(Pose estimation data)
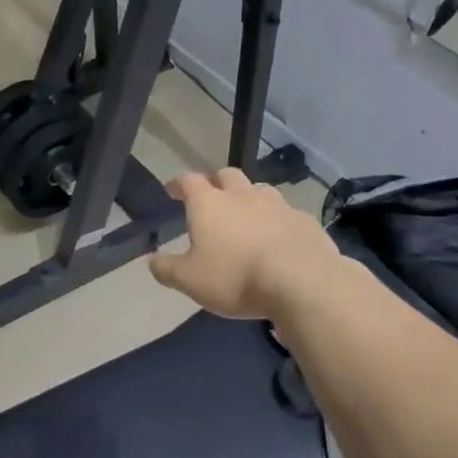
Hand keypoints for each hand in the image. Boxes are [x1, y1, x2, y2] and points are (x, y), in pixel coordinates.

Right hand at [149, 168, 338, 319]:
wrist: (302, 282)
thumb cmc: (236, 277)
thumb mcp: (189, 280)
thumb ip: (167, 269)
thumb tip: (152, 260)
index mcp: (209, 204)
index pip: (189, 180)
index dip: (178, 183)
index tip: (172, 190)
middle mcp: (242, 195)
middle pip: (226, 176)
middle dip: (216, 183)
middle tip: (211, 199)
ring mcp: (277, 205)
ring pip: (259, 189)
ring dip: (248, 197)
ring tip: (246, 216)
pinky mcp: (305, 220)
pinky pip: (286, 213)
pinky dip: (277, 220)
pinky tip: (278, 238)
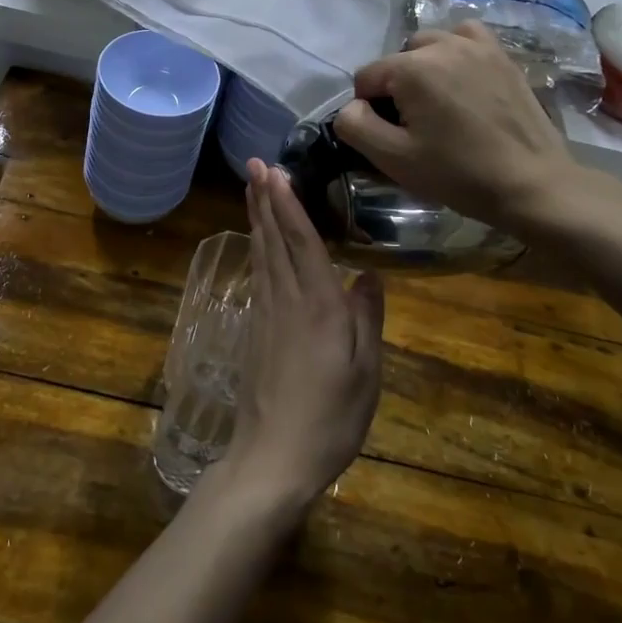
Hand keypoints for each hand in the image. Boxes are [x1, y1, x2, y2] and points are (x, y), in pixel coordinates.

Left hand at [218, 160, 384, 516]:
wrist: (272, 460)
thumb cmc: (329, 419)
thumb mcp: (366, 373)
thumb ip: (367, 320)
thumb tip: (369, 275)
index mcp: (317, 306)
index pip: (302, 241)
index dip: (288, 203)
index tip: (274, 170)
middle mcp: (286, 300)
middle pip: (273, 239)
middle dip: (264, 198)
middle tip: (253, 163)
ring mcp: (265, 314)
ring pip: (261, 254)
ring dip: (257, 217)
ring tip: (252, 188)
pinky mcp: (254, 331)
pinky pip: (257, 275)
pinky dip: (256, 248)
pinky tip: (257, 242)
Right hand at [335, 20, 597, 235]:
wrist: (532, 184)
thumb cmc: (458, 173)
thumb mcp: (393, 158)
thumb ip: (355, 126)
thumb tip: (351, 107)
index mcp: (411, 68)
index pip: (366, 78)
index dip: (369, 109)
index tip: (391, 136)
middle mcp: (442, 44)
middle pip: (397, 60)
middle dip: (397, 87)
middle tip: (416, 125)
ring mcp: (477, 46)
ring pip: (429, 45)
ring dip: (424, 68)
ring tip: (438, 103)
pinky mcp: (502, 55)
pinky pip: (465, 38)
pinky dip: (455, 52)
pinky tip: (462, 78)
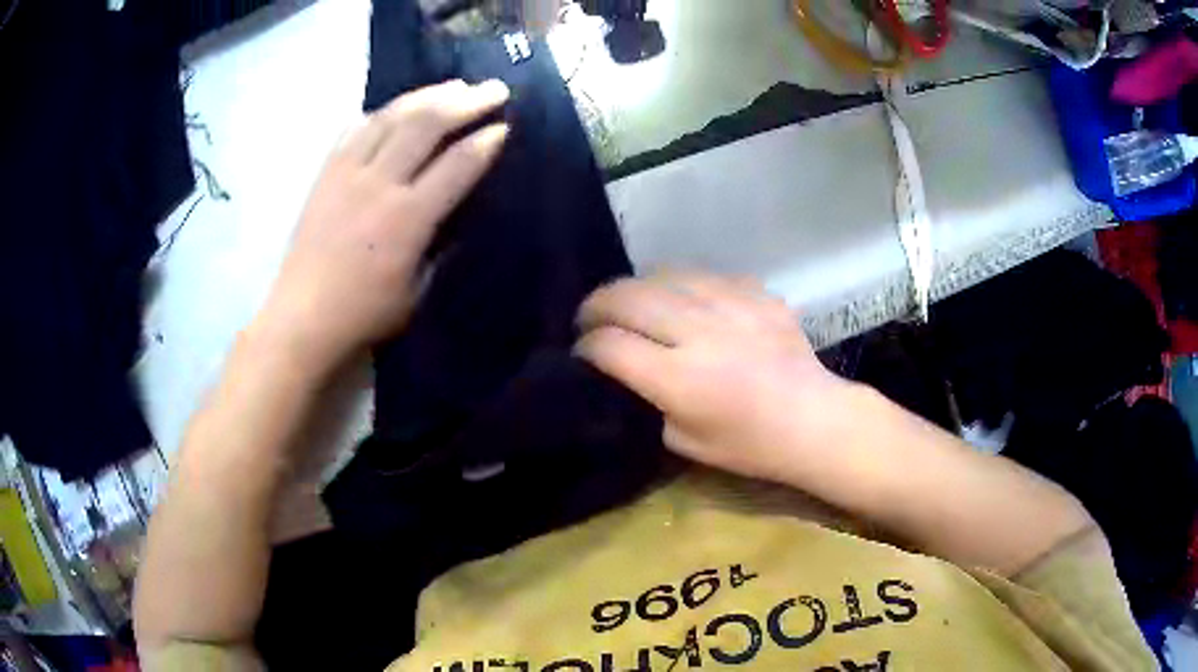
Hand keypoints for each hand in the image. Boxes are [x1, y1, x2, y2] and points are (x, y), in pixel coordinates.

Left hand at [255, 80, 510, 375]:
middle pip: (426, 125)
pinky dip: (381, 113)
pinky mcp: (326, 174)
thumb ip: (438, 245)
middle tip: (493, 89)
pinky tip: (396, 108)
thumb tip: (454, 211)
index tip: (505, 126)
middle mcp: (378, 184)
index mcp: (408, 219)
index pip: (457, 164)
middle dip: (466, 101)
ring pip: (391, 116)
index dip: (486, 141)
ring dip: (427, 96)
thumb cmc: (365, 314)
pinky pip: (355, 129)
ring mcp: (347, 173)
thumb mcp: (417, 290)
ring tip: (452, 86)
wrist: (303, 318)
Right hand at [575, 272, 856, 483]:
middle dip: (597, 304)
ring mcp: (731, 305)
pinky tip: (681, 299)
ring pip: (663, 275)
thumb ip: (646, 401)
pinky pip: (704, 275)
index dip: (586, 347)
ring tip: (631, 302)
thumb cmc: (748, 445)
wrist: (812, 419)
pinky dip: (681, 285)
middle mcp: (700, 332)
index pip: (610, 345)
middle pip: (628, 297)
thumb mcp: (682, 441)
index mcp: (680, 379)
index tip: (583, 352)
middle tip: (590, 316)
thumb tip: (620, 371)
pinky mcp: (755, 292)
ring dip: (636, 288)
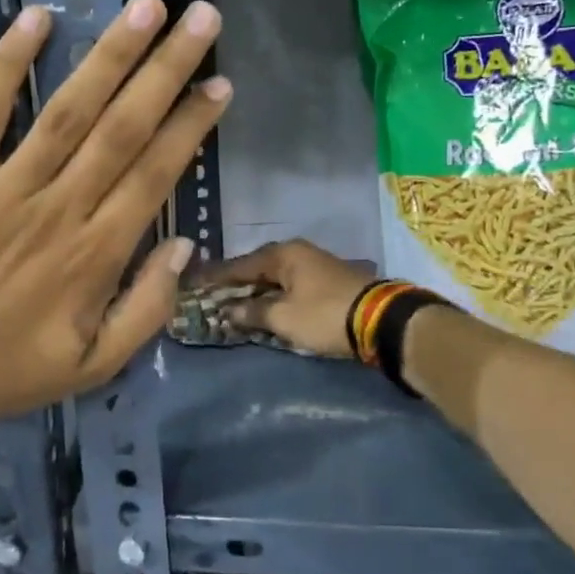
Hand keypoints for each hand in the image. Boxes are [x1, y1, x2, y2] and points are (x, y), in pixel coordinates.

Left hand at [0, 0, 231, 415]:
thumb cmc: (15, 370)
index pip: (156, 174)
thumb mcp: (96, 365)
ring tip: (144, 7)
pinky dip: (7, 65)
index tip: (220, 84)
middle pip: (122, 128)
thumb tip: (182, 246)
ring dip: (108, 55)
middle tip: (201, 17)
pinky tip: (37, 18)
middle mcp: (59, 208)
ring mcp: (5, 188)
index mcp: (97, 254)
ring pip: (66, 111)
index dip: (191, 126)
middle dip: (166, 70)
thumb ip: (147, 310)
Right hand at [201, 240, 374, 358]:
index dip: (214, 277)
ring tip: (234, 304)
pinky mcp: (328, 281)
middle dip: (235, 284)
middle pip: (257, 268)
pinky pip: (290, 285)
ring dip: (256, 291)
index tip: (192, 284)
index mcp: (283, 254)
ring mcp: (315, 265)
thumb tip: (228, 311)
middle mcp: (298, 253)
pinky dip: (275, 295)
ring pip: (275, 277)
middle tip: (211, 296)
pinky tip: (266, 307)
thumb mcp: (283, 318)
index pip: (238, 265)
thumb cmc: (324, 315)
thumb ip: (252, 313)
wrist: (382, 320)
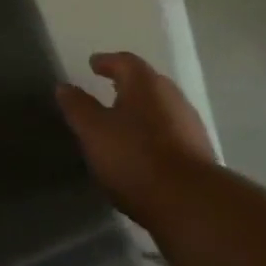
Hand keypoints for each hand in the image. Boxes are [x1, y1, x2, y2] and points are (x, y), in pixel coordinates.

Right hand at [57, 52, 214, 227]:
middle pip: (147, 83)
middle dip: (128, 86)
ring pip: (162, 109)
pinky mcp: (201, 154)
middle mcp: (172, 96)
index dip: (107, 62)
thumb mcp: (93, 132)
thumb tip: (64, 86)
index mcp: (145, 83)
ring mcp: (191, 125)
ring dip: (143, 112)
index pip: (124, 61)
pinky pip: (172, 134)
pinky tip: (145, 152)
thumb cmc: (135, 158)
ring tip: (125, 125)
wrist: (191, 205)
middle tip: (108, 91)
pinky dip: (156, 135)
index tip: (93, 65)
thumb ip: (78, 107)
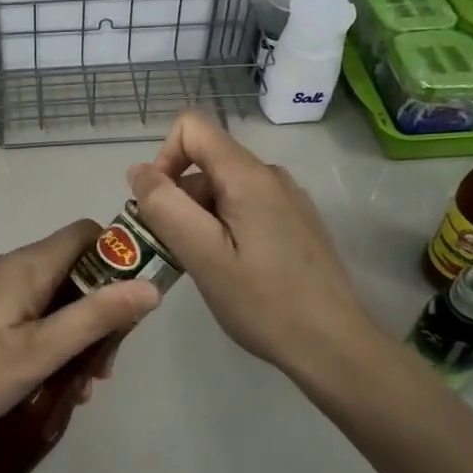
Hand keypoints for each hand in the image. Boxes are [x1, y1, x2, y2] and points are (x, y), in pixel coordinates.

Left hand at [0, 220, 162, 451]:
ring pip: (55, 299)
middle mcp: (13, 268)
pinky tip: (47, 386)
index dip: (120, 258)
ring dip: (76, 336)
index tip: (134, 304)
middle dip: (101, 312)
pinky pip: (31, 317)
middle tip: (104, 366)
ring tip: (78, 388)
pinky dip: (49, 343)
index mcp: (29, 265)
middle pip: (77, 270)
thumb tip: (151, 286)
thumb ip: (96, 318)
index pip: (89, 234)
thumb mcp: (39, 352)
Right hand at [127, 112, 375, 380]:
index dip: (163, 159)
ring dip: (200, 219)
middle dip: (179, 199)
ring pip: (223, 188)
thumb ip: (165, 206)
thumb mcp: (202, 255)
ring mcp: (288, 198)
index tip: (159, 208)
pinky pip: (246, 207)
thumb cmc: (263, 301)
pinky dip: (225, 228)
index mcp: (248, 175)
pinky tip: (233, 270)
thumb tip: (138, 170)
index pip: (191, 127)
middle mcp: (270, 175)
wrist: (334, 345)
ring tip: (206, 268)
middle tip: (177, 253)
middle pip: (206, 163)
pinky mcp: (296, 222)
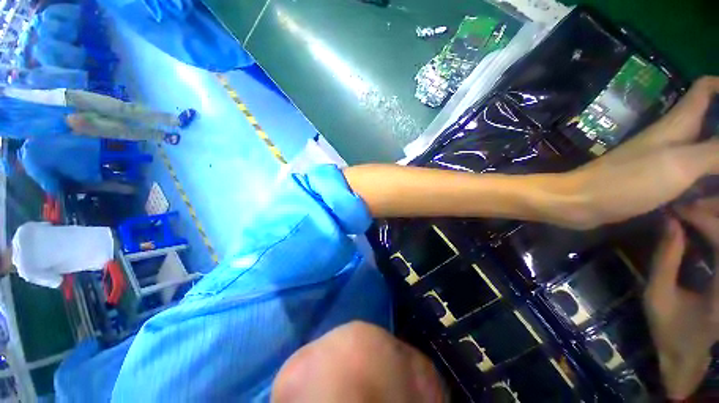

### AIM OF THE TASK
Those lines of the records above that run from the one containing "index dip: (178, 183)" through the one containing "pinky mcp: (502, 55)" should be returned exactly, with no pictures among them.

### ANSWER BELOW
index dip: (178, 183)
index tip: (172, 190)
middle mcp: (242, 195)
middle pip: (226, 176)
middle dip: (216, 183)
middle tip: (211, 199)
ring mcp: (277, 205)
ring pip: (259, 189)
ring dip: (248, 197)
ring tip: (246, 216)
pinky mcp: (305, 220)
pinky pip: (286, 213)
pinky dip: (277, 220)
pinky tip: (278, 238)
Hand keypoints for each hand in the image. Boxes are [x1, y1, x2, y2] and points are (x, y), in pixel coordinates.

Left hand at [218, 160, 384, 516]:
wrist: (272, 460)
thumb cmc: (329, 419)
thumb mcp: (366, 373)
thumb ip: (367, 320)
thumb tip: (369, 275)
index mcp: (317, 306)
index pip: (302, 241)
index dip: (288, 203)
index tip: (274, 170)
middle mcp: (286, 300)
middle pip: (273, 239)
middle dip: (264, 198)
middle tip: (253, 163)
ring mcp: (265, 314)
ring pip: (261, 254)
ring dip: (257, 217)
ring tip: (252, 188)
pinky mcp: (254, 331)
pinky pip: (257, 275)
pinky dip: (256, 248)
pinky tip: (257, 242)
Right hand at [335, 20, 597, 235]:
wrist: (532, 184)
thumb cmc: (458, 173)
thumb mcp: (393, 158)
thumb ip: (355, 126)
thumb tip: (351, 107)
index mcp: (411, 68)
index pip: (366, 78)
index dip: (369, 109)
index tip: (391, 136)
middle mcp: (442, 44)
middle pip: (397, 60)
middle dip: (397, 87)
middle tip: (416, 125)
ring mcp: (477, 46)
ring pip: (429, 45)
ring dip: (424, 68)
ring tip: (438, 103)
pinky mcp: (502, 55)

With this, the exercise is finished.